What you return must match the entries exactly, except that the pictures are gone.

Data>
==================================================
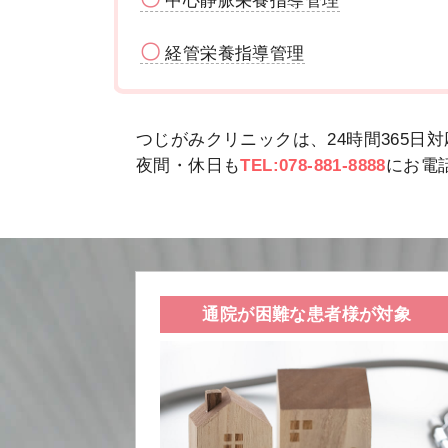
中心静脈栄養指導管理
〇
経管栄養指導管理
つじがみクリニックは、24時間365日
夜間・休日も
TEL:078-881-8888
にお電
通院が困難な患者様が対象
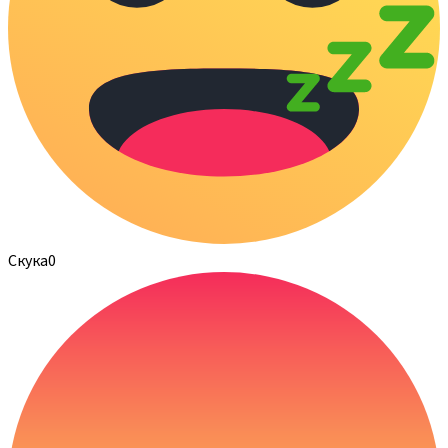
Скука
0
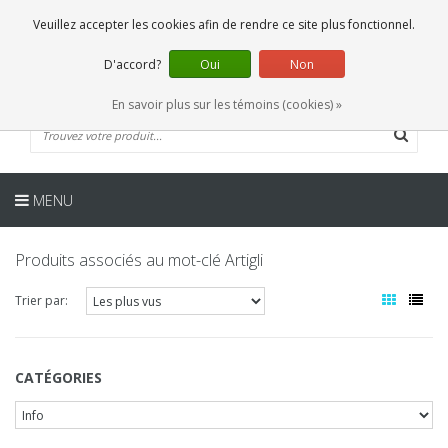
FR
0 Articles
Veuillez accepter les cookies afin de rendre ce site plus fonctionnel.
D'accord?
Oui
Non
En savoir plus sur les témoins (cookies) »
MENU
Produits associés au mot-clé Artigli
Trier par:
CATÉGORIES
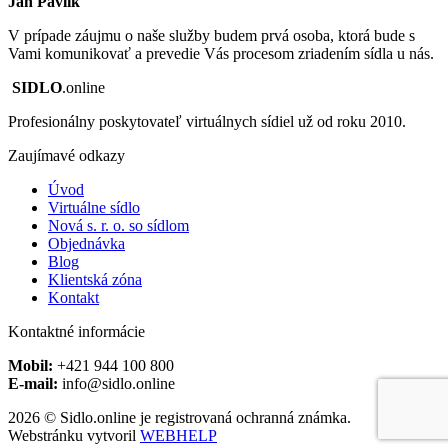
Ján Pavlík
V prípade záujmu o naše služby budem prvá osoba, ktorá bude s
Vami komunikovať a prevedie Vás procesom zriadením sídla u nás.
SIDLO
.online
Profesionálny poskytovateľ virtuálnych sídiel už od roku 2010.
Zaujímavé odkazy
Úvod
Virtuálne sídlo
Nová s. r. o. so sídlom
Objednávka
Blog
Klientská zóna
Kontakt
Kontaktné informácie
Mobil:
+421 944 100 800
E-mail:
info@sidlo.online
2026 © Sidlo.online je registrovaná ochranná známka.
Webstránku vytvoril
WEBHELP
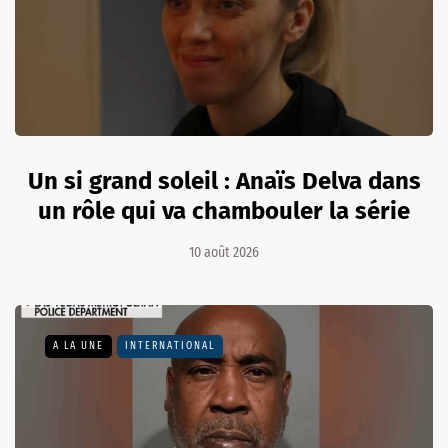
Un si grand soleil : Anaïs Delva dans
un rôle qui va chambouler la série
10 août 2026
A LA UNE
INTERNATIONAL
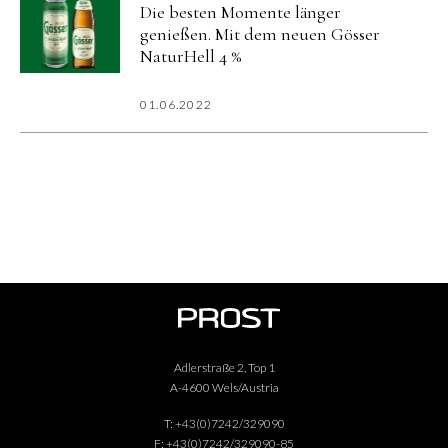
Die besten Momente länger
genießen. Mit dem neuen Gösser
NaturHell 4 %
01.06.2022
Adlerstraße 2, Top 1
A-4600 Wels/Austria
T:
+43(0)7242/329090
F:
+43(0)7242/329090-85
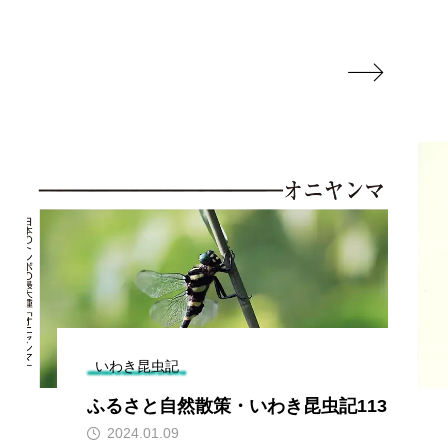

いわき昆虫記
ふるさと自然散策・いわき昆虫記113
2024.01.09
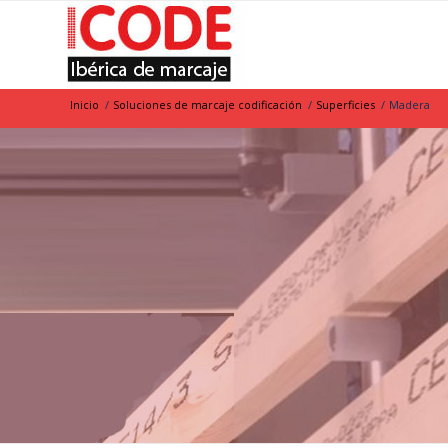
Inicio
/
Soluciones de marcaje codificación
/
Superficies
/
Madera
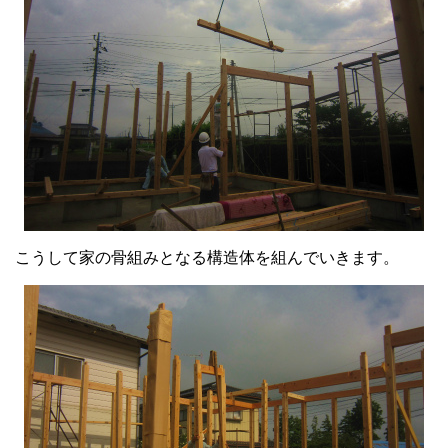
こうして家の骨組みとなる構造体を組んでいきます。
==================================================
Exercise answer>
中心静脈栄養指導管理
〇
経管栄養指導管理
つじがみクリニックは、24時間365日
夜間・休日も
TEL:078-881-8888
にお電
通院が困難な患者様が対象
Скука
0
FR
0 Articles
Veuillez accepter les cookies afin de rendre ce site plus fonctionnel.
D'accord?
Oui
Non
En savoir plus sur les témoins (cookies) »
MENU
Produits associés au mot-clé Artigli
Trier par:
CATÉGORIES
Ján Pavlík
V prípade záujmu o naše služby budem prvá osoba, ktorá bude s
Vami komunikovať a prevedie Vás procesom zriadením sídla u nás.
SIDLO
.online
Profesionálny poskytovateľ virtuálnych sídiel už od roku 2010.
Zaujímavé odkazy
Úvod
Virtuálne sídlo
Nová s. r. o. so sídlom
Objednávka
Blog
Klientská zóna
Kontakt
Kontaktné informácie
Mobil:
+421 944 100 800
E-mail:
info@sidlo.online
2026 © Sidlo.online je registrovaná ochranná známka.
Webstránku vytvoril
WEBHELP
Un si grand soleil : Anaïs Delva dans
un rôle qui va chambouler la série
10 août 2026
A LA UNE
INTERNATIONAL
Die besten Momente länger
genießen. Mit dem neuen Gösser
NaturHell 4 %
01.06.2022
Adlerstraße 2, Top 1
A-4600 Wels/Austria
T:
+43(0)7242/329090
F:
+43(0)7242/329090-85

いわき昆虫記
ふるさと自然散策・いわき昆虫記113
2024.01.09
Inicio
/
Soluciones de marcaje codificación
/
Superficies
/
Madera
こうして家の骨組みとなる構造体を組んでいきます。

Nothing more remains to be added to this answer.